One of the more interesting references I found was a personal testimonial by a photo contributor to the magazine, who offered a good historical reminder of how much more of a challenge it was to self-publish back before the days of blogs and the "digital lifestyle."
Perhaps the greatest innovation of the punk and immediate post-punk era was self-publishing. Independent record labels blossomed almost overnight, circumventing the control of the major companies. Simultaneously, homemade fanzines began to appear in record stores and other alternative outlets. Anyone with something to say and willing to do a little work could now reach an audience.
Today we take self publishing for granted. Anyone with basic computer skills can produce a newsletter and run off hundreds of copies. But until about 1980, it wasn't so simple. Guy Lawley [in R. Sabin (editor), 1999, Punk Rock: So What? The Cultural Legacy of Punk, Routledge, London] summed up the crucial event which made self publishing realistic:
"One other factor probably fueled the small press boom more than punk: the photocopier, increasingly available in offices, libraries, and high street shops after 1980. Paying a printer to produce a comic or zine usually meant printing hundreds of copies which weren't going to sell, as printers would only take on larger print runs. Photocopiers meant you could print as few as you needed, then give them away or sell a limited print run to break even or make a modest profit."
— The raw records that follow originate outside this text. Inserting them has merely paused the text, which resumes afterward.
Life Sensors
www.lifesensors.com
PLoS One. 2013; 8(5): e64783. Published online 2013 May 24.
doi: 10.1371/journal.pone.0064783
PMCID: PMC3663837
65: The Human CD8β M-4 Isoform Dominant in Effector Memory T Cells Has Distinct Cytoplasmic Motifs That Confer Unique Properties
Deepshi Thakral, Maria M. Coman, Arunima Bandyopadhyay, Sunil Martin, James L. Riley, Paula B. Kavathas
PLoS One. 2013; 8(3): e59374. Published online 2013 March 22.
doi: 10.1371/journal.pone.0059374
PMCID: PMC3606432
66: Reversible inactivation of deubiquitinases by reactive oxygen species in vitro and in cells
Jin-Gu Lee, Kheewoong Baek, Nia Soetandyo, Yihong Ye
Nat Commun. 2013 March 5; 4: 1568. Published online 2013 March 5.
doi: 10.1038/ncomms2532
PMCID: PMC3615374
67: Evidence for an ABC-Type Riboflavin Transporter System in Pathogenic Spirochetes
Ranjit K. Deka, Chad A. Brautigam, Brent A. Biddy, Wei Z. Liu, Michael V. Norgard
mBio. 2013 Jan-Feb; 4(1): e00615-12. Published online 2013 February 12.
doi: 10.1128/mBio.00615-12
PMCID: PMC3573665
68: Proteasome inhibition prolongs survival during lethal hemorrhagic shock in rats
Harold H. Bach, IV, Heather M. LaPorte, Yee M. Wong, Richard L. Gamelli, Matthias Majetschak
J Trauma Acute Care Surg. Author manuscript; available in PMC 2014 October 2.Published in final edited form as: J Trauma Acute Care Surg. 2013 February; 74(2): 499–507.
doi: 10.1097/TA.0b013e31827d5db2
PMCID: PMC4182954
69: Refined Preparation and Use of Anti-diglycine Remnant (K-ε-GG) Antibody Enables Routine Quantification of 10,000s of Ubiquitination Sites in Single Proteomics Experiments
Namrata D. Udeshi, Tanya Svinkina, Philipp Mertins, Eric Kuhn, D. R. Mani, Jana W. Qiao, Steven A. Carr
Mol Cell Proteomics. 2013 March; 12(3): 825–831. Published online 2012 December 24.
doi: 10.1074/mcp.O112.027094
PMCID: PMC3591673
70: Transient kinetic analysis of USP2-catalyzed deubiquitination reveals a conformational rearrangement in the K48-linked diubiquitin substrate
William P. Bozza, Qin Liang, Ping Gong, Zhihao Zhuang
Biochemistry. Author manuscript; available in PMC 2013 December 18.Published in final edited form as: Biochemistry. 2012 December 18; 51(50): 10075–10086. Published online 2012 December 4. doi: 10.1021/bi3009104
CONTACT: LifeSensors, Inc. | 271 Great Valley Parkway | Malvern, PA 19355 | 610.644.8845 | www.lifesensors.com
The Coolest Retard was produced on typewriters by the individual authors. Early personal computers were available but still expensive and mostly limited to larger offices, and they were hobbled by limited memory and crude software. So we did it the old fashioned way. The articles and photos were then delivered to Craig, who spread them out on the floor of his Bissell Street apartment, cut them to size with a pair of scissors, and glued it all together. The completed originals then were taken to the recently opened Kinko's on Lincoln Avenue. By the time I joined the staff they were working on issue #16, and had a circulation of about 1200 copies. Most of those sold through Wax Trax Records, just a few doors down from Kinko's, and a few other alternative record shops in Chicago. A few hundred were shipped off to be distributed in New York, London, and Liverpool. The cover price was 81 cents.
I wasn't a voracious reader of the mag, but I'd known the publisher, Craig R. Schmidt (pictured at top), since the sixth grade. I can testify somewhat to the energy it took to produce such a magazine, especially when it was all done after the "day job." In Craig's case that day job was in the executive suite of Chicago's famed Marshall Field's department store. It often amazed me how in the hell he found the time to publish the magazine, in addition to the hours he spent working, going to concerts and clubs and just plain listening to all the music he collected -- the man lived in an apartment you could hardly walk in due to the seemingly endless racks of vinyl records. As for the part of using copiers at Kinkos, well, maybe eventually he did, but I can still remember him being one of the first persons I knew who had access to a color copier at work, and how he'd have to wait for the honchos to leave the office so he could get busy creating artwork and publishing.
(As an aside, I find it humorous that color copiers have been around now for over 20 years and that Xerox is still having to push them so hard as the lynch-pin solution to being a business success)
Anyway, a fun trip, for the most part, down memory lane. I've long lost touch with Craig. As fate would have it, we found ourselves as two points in a Jules and Jim style love triangle. Those things don't usually have happy endings for any of the parties involved. Still, I was curious as to what he was up to these days. I'd heard rumors he now lives in New York, but, until the other day, I had given up trying to google anyone named "Schmidt" in New York. I was amazed when I found the picture.
Somewhere along the search path, while reading about the magazine, someone speculated that Craig had gone on to be a "major music writer" in Chicago, but, no, he's in New York, and a Retail Analyst for Merrill Lynch.